A video clip mocking rahs has gained some popularity recently. Watch here on youtube.


  1. gɑp - really that far?

    Anyway, I thought the point of rah from hurrah was A. that hurrah and hurray were a bit like napkins and "serviettes", and B. that "rahs" were stereotyped to be jingoists.

    In the video, there's a striking difference between year = jɑː and really = riːəli. May be realistic.

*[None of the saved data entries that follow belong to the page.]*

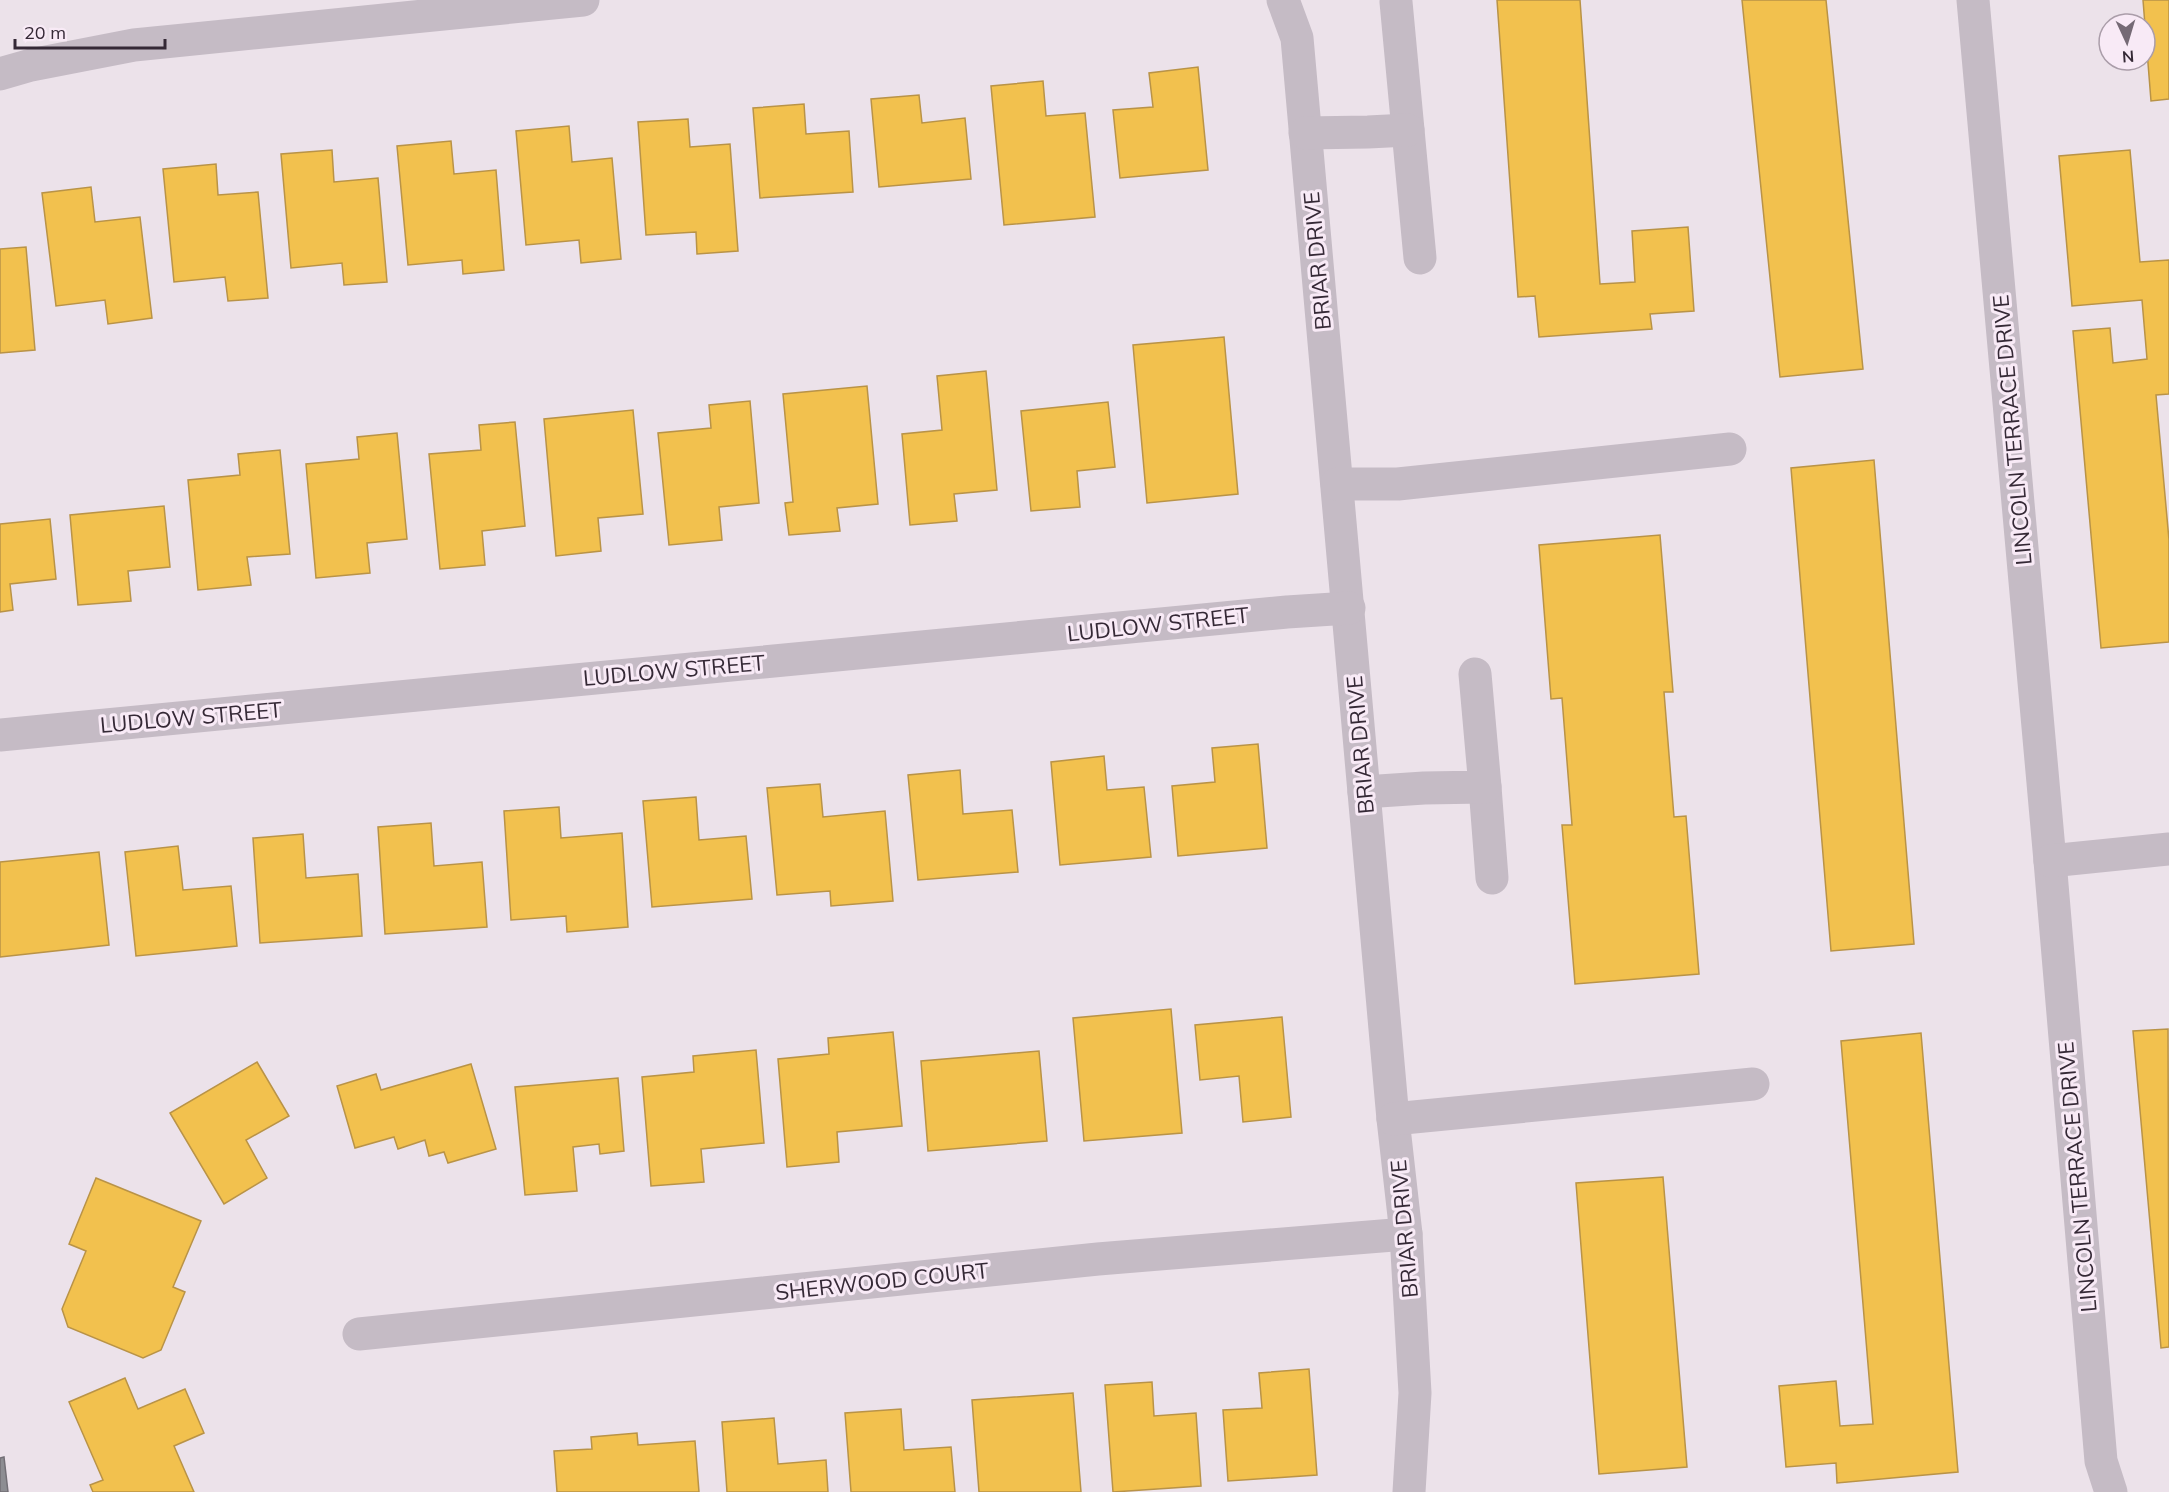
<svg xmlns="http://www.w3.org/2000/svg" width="2169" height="1492" font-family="Mulish,sans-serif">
  <rect width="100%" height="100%" fill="#ece2ea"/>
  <g fill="#f2c14e" stroke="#b99347" stroke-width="1.5">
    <path d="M1497,0h83l20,284 35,-2 -3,-51 56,-4 6,84 -44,3 2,15 -113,8 -4,-41 -17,1z"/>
    <path d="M1742,0h84l37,369 -83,8z"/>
    <path d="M2143,0h26v99l-18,2z"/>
    <path d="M1198,67l10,103 -88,8 -7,-68 40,-3 -4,-34z"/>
    <path d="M1043,81l3,35 39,-3 10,104 -91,8 -13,-139z"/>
    <path d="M919,95l3,28 43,-5 6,61 -92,8 -8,-88z"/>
    <path d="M804,104l2,30 43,-3 4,61 -93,6 -7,-90z"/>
    <path d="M688,119l2,28 40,-3 8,107 -41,3 -1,-22 -50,3 -8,-113z"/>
    <path d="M569,126l3,36 40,-4 9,101 -40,4 -2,-23 -53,5 -10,-114z"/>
    <path d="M451,141l3,33 42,-4 8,100 -41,4 -1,-14 -54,5 -11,-119z"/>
    <path d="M332,150l2,32 44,-4 9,104 -43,3 -2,-22 -51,5 -10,-114z"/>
    <path d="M2130,150l10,112 29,-2v134l-13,1 13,145v102l-68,6 -28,-317 37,-3 3,35 34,-4 -5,-59 -70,6 -13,-150z"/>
    <path d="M216,164l2,31 40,-3 10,106 -40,3 -3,-24 -51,5 -11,-113z"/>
    <path d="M91,187l4,35 45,-5 12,101 -44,6 -3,-24 -49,6 -14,-113z"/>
    <path d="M26,247l9,103 -35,3v-104z"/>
    <path d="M1224,337l14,157 -91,9 -14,-158z"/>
    <path d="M986,371l11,119 -43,4 3,27 -47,4 -8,-91 40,-4 -5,-54z"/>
    <path d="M867,386l11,118 -41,4 3,23 -51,4 -4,-32 8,-1 -10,-108z"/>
    <path d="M750,401l9,102 -40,4 3,33 -53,5 -11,-112 53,-5 -2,-23z"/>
    <path d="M1108,402l7,65 -38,4 3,36 -49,4 -10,-100z"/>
    <path d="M633,410l10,104 -45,4 3,33 -45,5 -12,-137z"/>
    <path d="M515,422l10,104 -43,5 3,34 -45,4 -11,-115 52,-4 -2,-25z"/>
    <path d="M397,433l10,106 -40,4 3,30 -54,5 -10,-114 53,-5 -2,-22z"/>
    <path d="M280,450l10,104 -43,3 4,28 -53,5 -10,-110 52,-5 -2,-21z"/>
    <path d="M1874,460l40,484 -83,7 -40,-483z"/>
    <path d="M164,506l6,61 -42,4 3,30 -53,4 -8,-90z"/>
    <path d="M50,519l6,60 -46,5 3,26 -13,2v-88z"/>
    <path d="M1660,535l13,157h-9l10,125 12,-1 13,158 -124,10 -13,-159h10l-10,-127 -11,1 -12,-154z"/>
    <path d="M1258,744l9,104 -89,8 -6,-70 43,-4 -3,-34z"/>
    <path d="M1104,756l3,34 37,-3 7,70 -91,8 -9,-103z"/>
    <path d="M960,770l3,44 49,-4 6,62 -100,8 -10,-105z"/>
    <path d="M820,784l3,33 62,-6 8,90 -62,5 -1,-15 -53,4 -10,-107z"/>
    <path d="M696,797l3,43 47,-4 6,63 -100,8 -9,-106z"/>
    <path d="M559,807l2,31 61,-5 6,94 -61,5 -1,-16 -55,4 -7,-109z"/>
    <path d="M431,823l3,43 48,-4 5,65 -102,7 -7,-107z"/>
    <path d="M303,834l3,44 52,-4 4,62 -102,7 -7,-105z"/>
    <path d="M178,846l5,44 48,-4 6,60 -101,10 -11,-104z"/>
    <path d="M99,852l10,93 -109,12v-95z"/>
    <path d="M1171,1009l11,124 -98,8 -11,-123z"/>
    <path d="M1282,1017l9,100 -48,5 -4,-46 -39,4 -5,-55z"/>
    <path d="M2168,1029l1,318 -8,1 -28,-317z"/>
    <path d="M893,1032l9,94 -65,6 2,30 -52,5 -9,-108 51,-5 -1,-16z"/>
    <path d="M1921,1033l37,439 -121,11 -1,-20 -50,4 -7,-81 57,-5 4,45 33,-2 -32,-383z"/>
    <path d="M756,1050l8,93 -63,6 3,33 -53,4 -9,-109 52,-5 -1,-16z"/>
    <path d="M1039,1051l8,90 -119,10 -7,-90z"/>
    <path d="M257,1062l32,54 -43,24 21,38 -43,26 -54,-91z"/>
    <path d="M471,1064l25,85 -48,14 -4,-11 -15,4 -4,-16 -27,9 -4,-12 -39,11 -18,-62 39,-12 5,16z"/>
    <path d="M618,1078l6,73 -24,3 -1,-10 -26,3 4,44 -52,4 -10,-108z"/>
    <path d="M1663,1177l24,290 -88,7 -23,-291z"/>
    <path d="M96,1178l105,43 -28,66 12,5 -24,58 -18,8 -75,-31 -6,-18 24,-58 -17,-7z"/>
    <path d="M1309,1369l8,106 -89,6 -5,-71 39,-2 -3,-35z"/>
    <path d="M125,1378l13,31 47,-20 19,44 -30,13 20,46h-101l-3,-7 13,-5 -34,-78z"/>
    <path d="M1152,1382l2,34 42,-3 5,73 -88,6 -8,-107z"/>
    <path d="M1073,1393l8,99h-102l-7,-92z"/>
    <path d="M901,1409l3,41 47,-3 4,45h-104l-6,-79z"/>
    <path d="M774,1418l4,46 48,-4 2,32h-101l-5,-70z"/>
    <path d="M637,1433l1,12 57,-4 4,51h-142l-3,-41 38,-2 -1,-12z"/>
  </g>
  <path fill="#8d8d92" stroke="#736f76" stroke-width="1.5" d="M4,1457l4,35h-8v-34z"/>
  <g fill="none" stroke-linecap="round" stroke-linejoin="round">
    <g stroke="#c5bbc5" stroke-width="33">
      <path d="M1283,0l14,38 96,1081 13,115 9,159 -6,99"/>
      <path d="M1973,0l77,861 51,600 10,31"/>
      <path d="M1396,2l24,256"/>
      <path d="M0,74l31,-9 103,-20 449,-45"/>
      <path d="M1305,133l63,-1 40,-2"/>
      <path d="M1337,484h61l332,-35"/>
      <path d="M0,735l1287,-123 62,-4"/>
      <path d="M1485,787l7,91"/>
      <path d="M1364,792l60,-4 61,-1 -10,-113"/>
      <path d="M2050,861l119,-12"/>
      <path d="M1393,1119l360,-35"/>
      <path d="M359,1334l739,-75 308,-25"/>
    </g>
  </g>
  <g text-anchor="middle" stroke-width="6" stroke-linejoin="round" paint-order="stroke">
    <g font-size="22" fill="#352936" stroke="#f8eaf6">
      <text transform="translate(1317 261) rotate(-95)" y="8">BRIAR DRIVE</text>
      <text transform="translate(2012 430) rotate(-95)" y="8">LINCOLN TERRACE DRIVE</text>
      <text transform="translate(1158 624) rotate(-6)" y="8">LUDLOW STREET</text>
      <text transform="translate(674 670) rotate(-5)" y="8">LUDLOW STREET</text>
      <text transform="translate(191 717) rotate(-5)" y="8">LUDLOW STREET</text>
      <text transform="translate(1360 745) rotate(-95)" y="8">BRIAR DRIVE</text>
      <text transform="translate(2077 1177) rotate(-95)" y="8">LINCOLN TERRACE DRIVE</text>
      <text transform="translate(1404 1229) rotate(-95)" y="8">BRIAR DRIVE</text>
      <text transform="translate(882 1281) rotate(-6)" y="8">SHERWOOD COURT</text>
    </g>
  </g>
  <g transform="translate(2127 42) rotate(176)"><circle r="28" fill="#f8eaf6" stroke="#aa9da9" stroke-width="1.5"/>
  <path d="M0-4.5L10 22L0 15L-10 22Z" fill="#756a75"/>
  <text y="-9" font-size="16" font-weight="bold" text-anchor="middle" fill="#352936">N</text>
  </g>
  <path d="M15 39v9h150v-9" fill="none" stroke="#352936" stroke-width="3"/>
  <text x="24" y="39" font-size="18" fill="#352936" stroke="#f8eaf6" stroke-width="4.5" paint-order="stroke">20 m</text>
</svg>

  2. Isn't it interesting that the essence of poshness, or at least the essence of a stereotype of poshness, is the pronunciation of a very back open PALM vowel?
    That's exactly the type of pronunciation that the phonetics books of the early C20th described as vulgar cockney and to be avoided.
    And isn't 'rah' just a new twist on 'la-di-da'?
    \Question \/is, if 'la-di-da' was coined in the late C19th for posh, effected speech, what speech features was it mimicking? Surely not that vulgar cockney vowel! Was it coined in the north of England in imitation of the southern BATH vowel?

  3. →Paul
    I very much doubt that la-di-da had a direct origin from any particular regional vowel associations. Rather; I think it has come about imitatively or onomatopoeicly. The backest and openest human mouth posture relates with metaphors we have for referring to behaviour of the self-important, arrogant etc inflated kind eg big-mouthed, puffed up, (a) swell. Haw-haw is in the same phonetic and semantic region: Lord Haw-Haw wasnt named coz of his laughing but on account of his pompous affected style.

  4. I alway thought la-di-da originated as a sort of an imitation of French perceived pomposity.

  5. On the etymology of la-di-da OED says this: "Onomatopoeic, in ridicule of ‘swell’ modes of utterance."